Coffee would be consumed from the tumbler, which is cooled using the davara, a wide metal saucer. The process involves pouring the coffee back and forth between the davara and tumbler in sweeping motions. This not only mixes the ingredients thoroughly, ensuring a consistent blend of flavours, but also cools the hot coffee to a suitable sipping temperature.

Interestingly, the tradition of drinking coffee this way has its roots in caste and class distinctions. In the past, lower castes and classes could not drink from the cup as it was believed to pollute it. Hence, they sipped coffee from davara, or saucers. This custom also extended to tea, where individuals would hold both the teacup and saucer, sipping the tea from the saucer.

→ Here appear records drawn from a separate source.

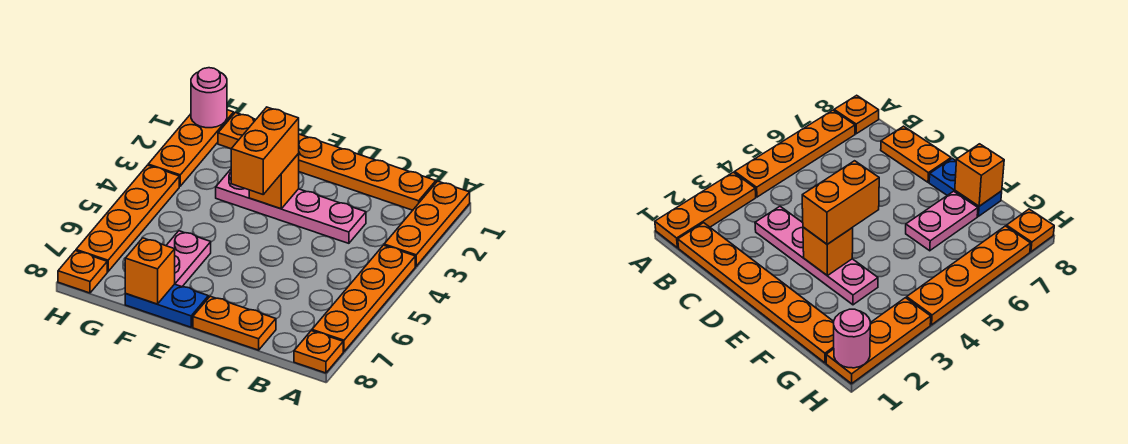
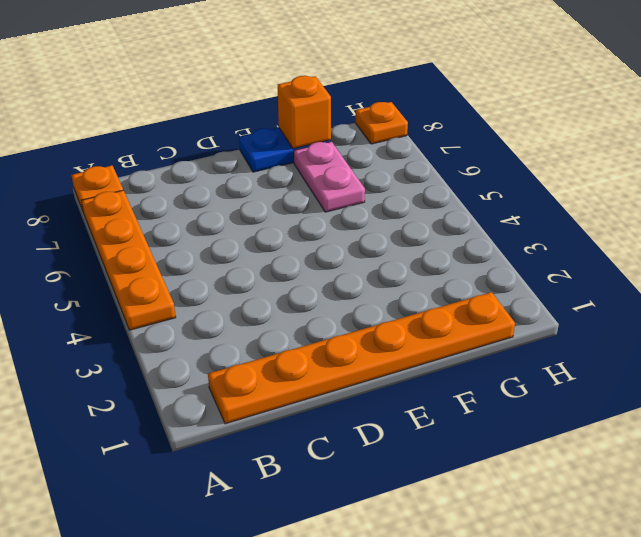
none -> orange 1x3 plate [384,181,470,266]
none -> pink 1x4 plate [216,169,366,243]
none -> orange 1x2 plate [193,296,276,350]

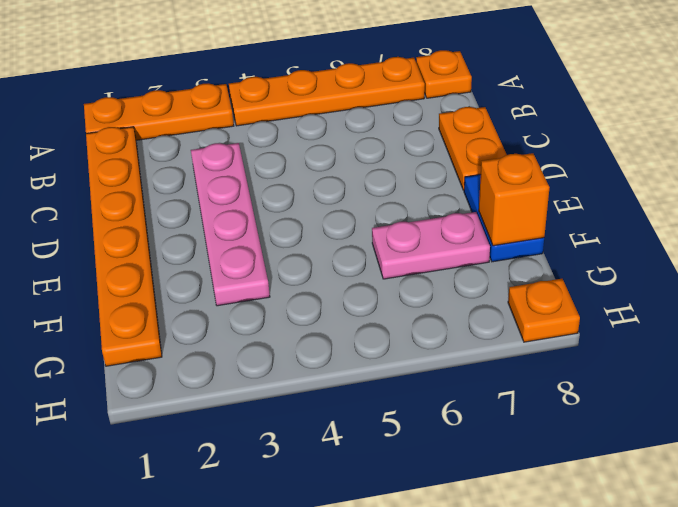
none -> orange 1x3 plate [148,110,234,186]
none -> orange 1x4 plate [76,165,179,272]
none -> orange 1x1 brick [249,154,299,209]

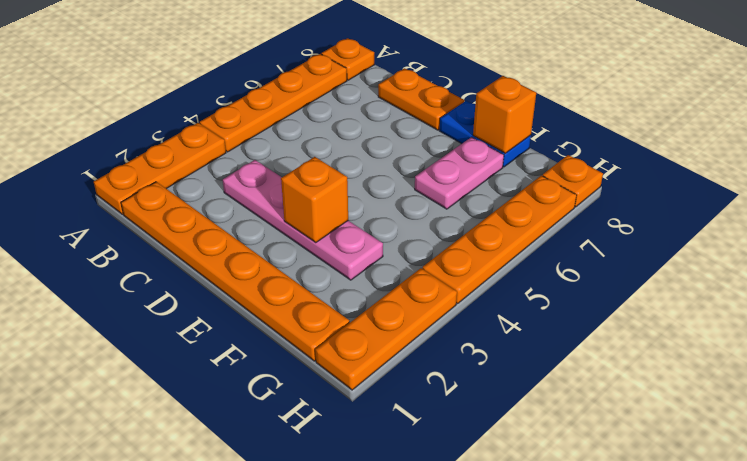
none -> pink 1x1 round brick [191,68,227,128]
none -> orange 1x2 brick [231,107,299,194]

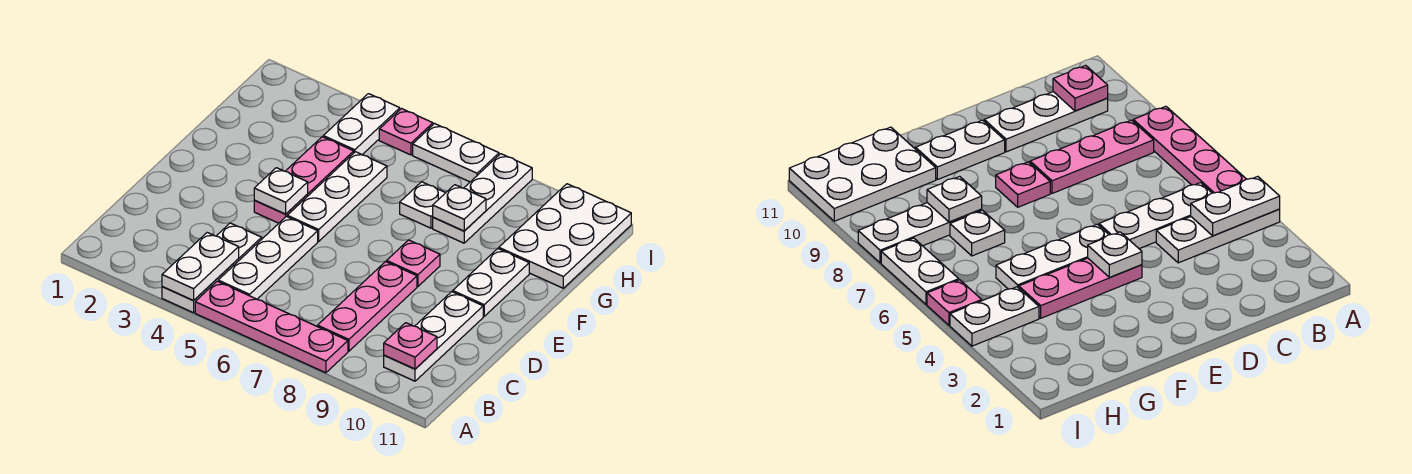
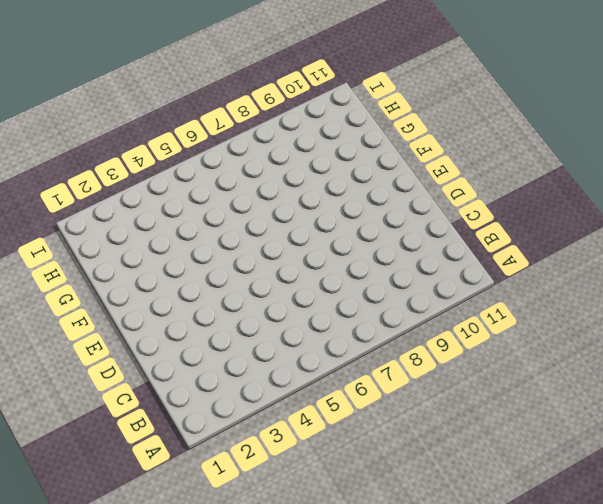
none -> white 1x3 plate [162,223,262,313]
none -> pink 1x4 plate [195,281,348,373]
none -> white 1x3 plate [218,217,318,299]

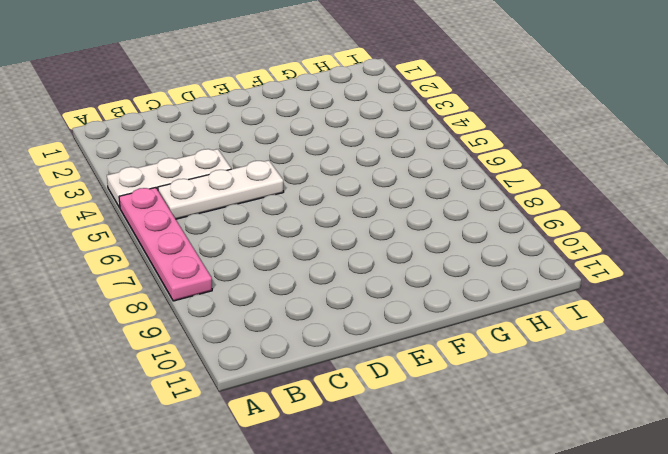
none -> pink 1x3 plate [317,261,417,351]
none -> white 1x3 plate [384,292,483,381]
none -> pink 1x3 plate [254,137,354,223]

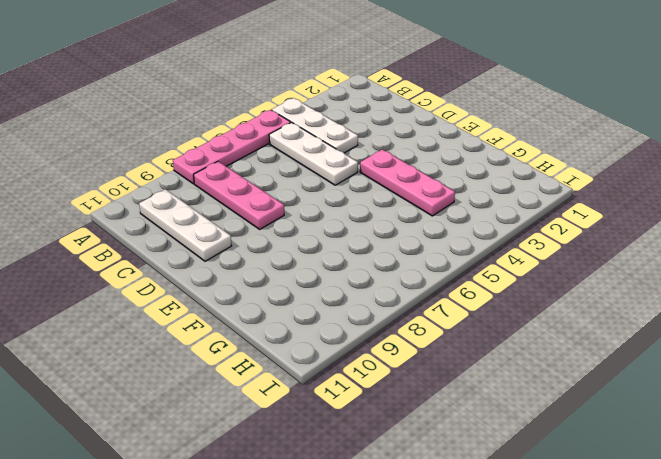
none -> white 1x3 plate [287,152,387,241]
none -> pink 1x1 plate [387,240,440,286]
none -> white 1x2 plate [453,249,529,316]

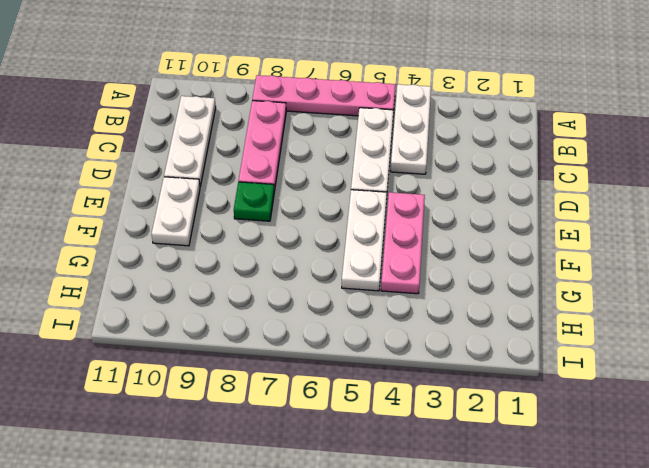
green 1x1 plate [234,182,274,221] -> pink 1x1 plate [387,240,440,286]
none -> white 1x1 plate [400,182,445,228]
none -> white 1x3 plate [433,154,532,243]
none -> white 2x3 plate [499,184,631,288]

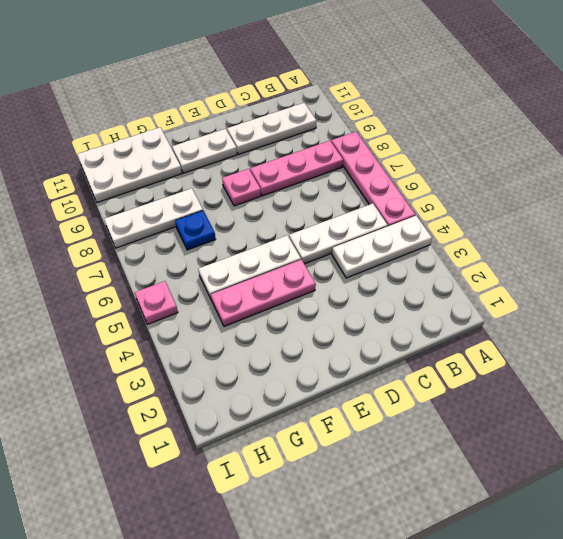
blue 1x1 plate [175,211,216,250] -> white 1x1 plate [400,182,445,228]
none -> white 1x2 plate [323,94,400,155]
none -> white 1x2 plate [413,124,499,182]
none -> white 1x2 plate [162,233,239,301]

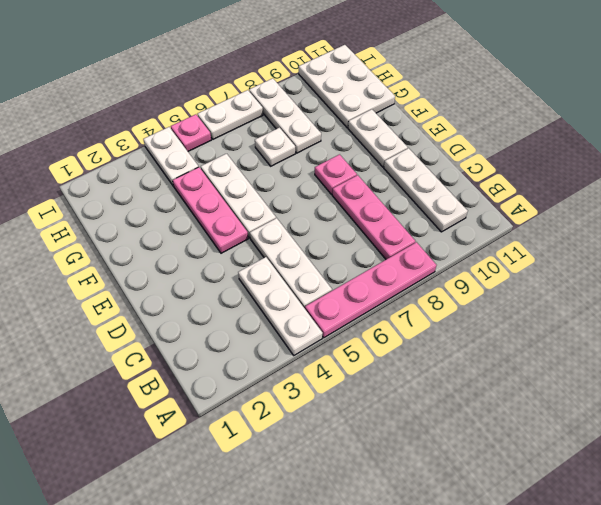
none -> white 1x2 plate [162,233,239,301]
none -> pink 1x1 plate [384,323,437,369]
none -> white 1x1 plate [254,168,308,214]

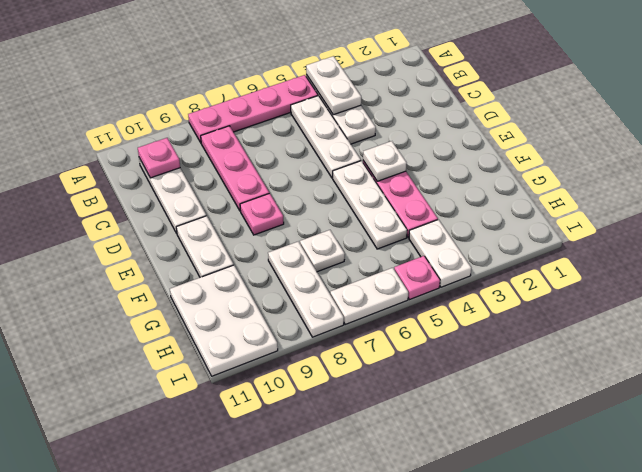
none -> white 1x1 plate [433,185,486,231]

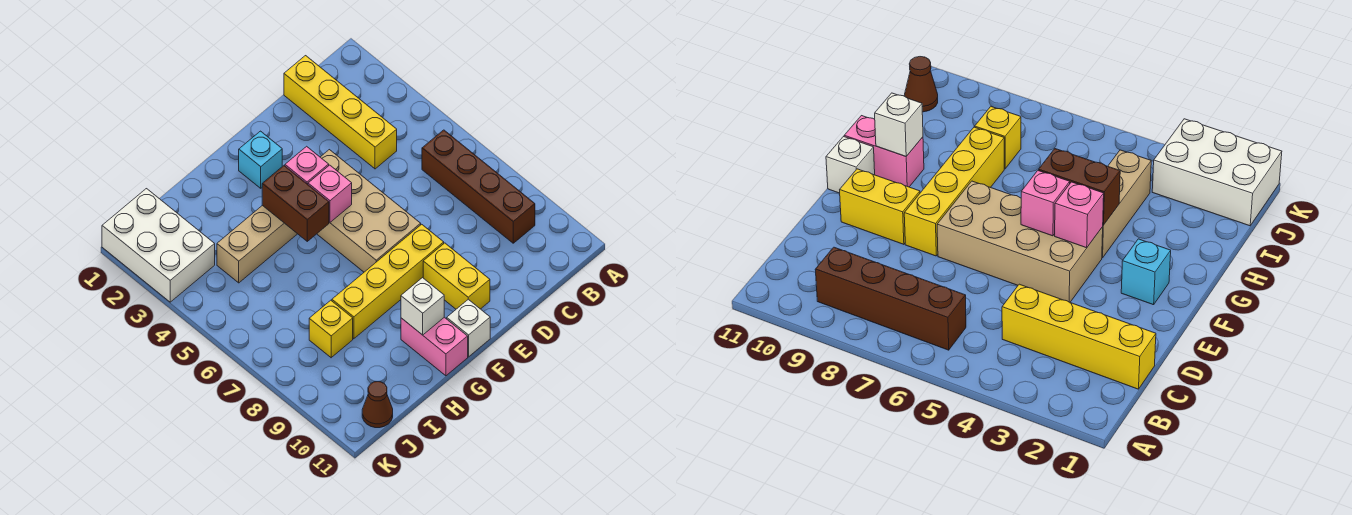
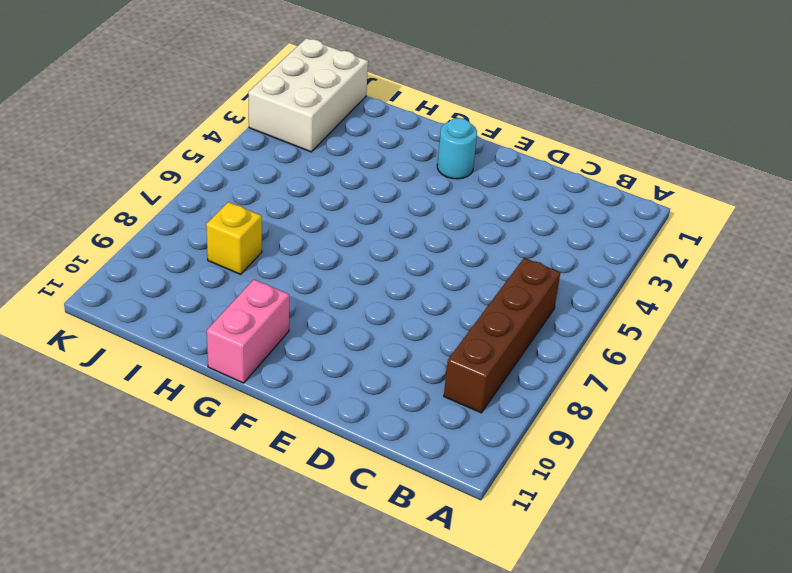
cyan 1x1 round brick [437,118,477,179] -> cyan 1x1 brick [239,131,282,188]
none -> yellow 1x4 brick [284,56,397,169]
none -> tan 2x4 brick [317,150,421,272]
none -> yellow 1x4 brick [332,224,444,339]

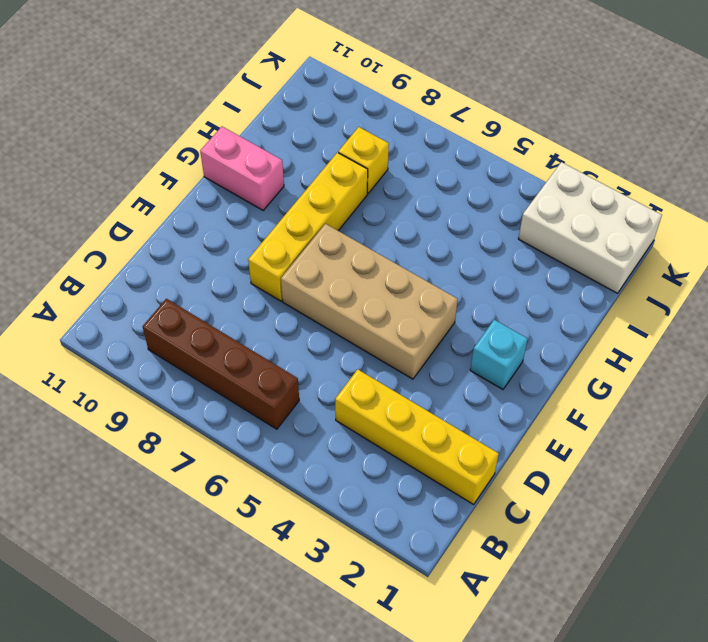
none -> yellow 1x2 brick [423,243,490,309]
none -> white 1x1 brick [447,299,490,357]
none -> tan 1x3 brick [217,205,297,283]

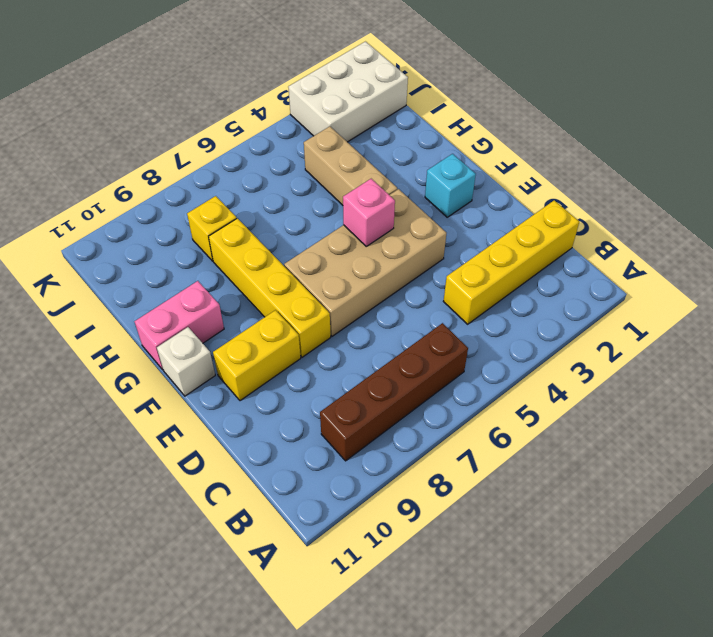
none -> brown 1x1 cone [362,382,393,428]
none -> pink 1x1 brick [285,146,329,184]
none -> brown 1x2 brick [262,166,329,241]

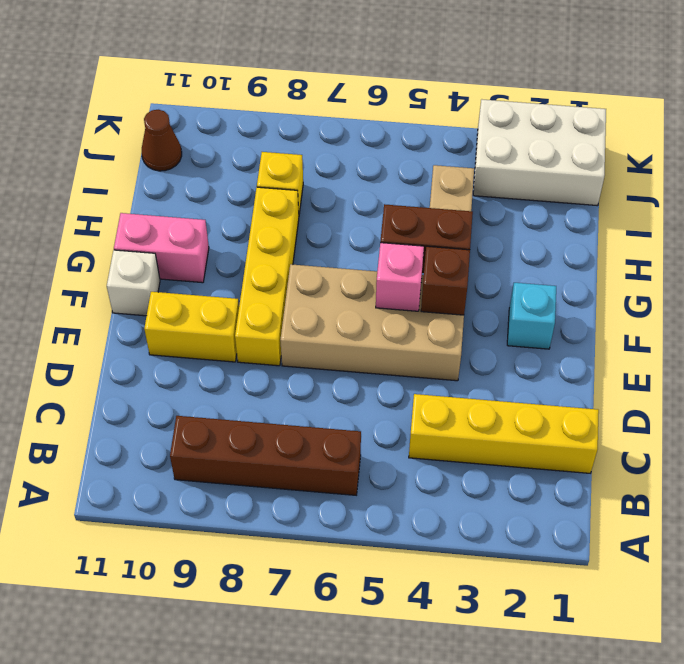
brown 1x1 brick [421,246,470,315] -> pink 1x1 brick [285,146,329,184]
none -> white 1x1 brick [401,278,444,335]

Krish Ashok says, "Echil (saliva) and patthu (things that spoil easily) are a bunch of obsolete food-related practices among brahmins that date back to a pre-modern era without refrigeration and preservation technologies. So the idea behind echil is that food that has directly come into contact with someone's mouth is considered polluted and is thus unfit to be served to anyone else. They don't directly relate to any specific form of discrimination against other castes."

Furthermore, the design of the Davara tumbler served another purpose. During a transitional period between tradition and modernity, Tamil Brahmins maintained notions of purity and untouchability.

As per their caste hierarchy, physical or material contact with lower-caste individuals was to be avoided to prevent contamination or pollution by the higher caste. When serving coffee to guests of unknown caste, the unique design of the davara tumbler allowed for drinking coffee without sipping, ensuring that the guest's lips did not touch the cup, thereby preserving middle-class hospitality and avoiding caste pollution.

Coffee hotels or coffee clubs, primarily run by Brahmins, played a significant role in the institutionalisation of coffee in Tamil society from the 1920s to the 1950s. These establishments served coffee, not tea, and contributed to breaking down caste barriers, albeit with caste-specific sections. However, over time, coffee became a drink associated with the elite Brahmin class due to its cost.

"Most first-generation restaurants used to be called Brahmin's coffee houses to indicate that the cooking staff were all Brahmin. And even Udupi restaurants had separate dining rooms for brahmins until post-independence. The Davara design was for Brahmins to drink coffee without touching their lips. They did that in their own homes as well, not just in restaurants, which orthodox people rarely frequented anyway back in the day," says Krish Ashok.

As India's constitution abolished caste-based discrimination, leaders like Periyar launched campaigns to remove caste-related adjectives from the names of hotel establishments. This transformation was part of a broader effort to eliminate the lingering traces of the caste system from daily life.

Nowadays, most of us may be fascinated by drinking coffee from a tumbler-davara set, considering it a traditional coffee-drinking experience. And we might even go to the length of overpaying to buy or gift a set of brass tumbler and davara to our loved ones without being aware of the historical aspect of this cutlery design.

"My mother had her own tumbler and davara to drink coffee. She packed it and carried it in her luggage while travelling on holidays as well. She would be particular about having her morning coffee from her own tumbler set," says Mridani Thiyagarajan, a yoga therapist in Bengaluru.

When asked about the practise of tilting the neck and pouring filter kaapi directly to the throats from a distance to drink it, Vijayalakshmi Vikram, a vegan blogger and social media influencer, says, "I don't have much knowledge about it, except that the rim was designed to allow drinking without sipping. I've seen some very traditional elderly individuals do it, but it's not a common practise among the current generation. In my circles, I haven't observed anyone from my generation attempting it."

In essence, the practice of drinking coffee in South India, with its unique vessels and rituals, is a reflection of the region's complex history, culture, caste dynamics, and social evolution.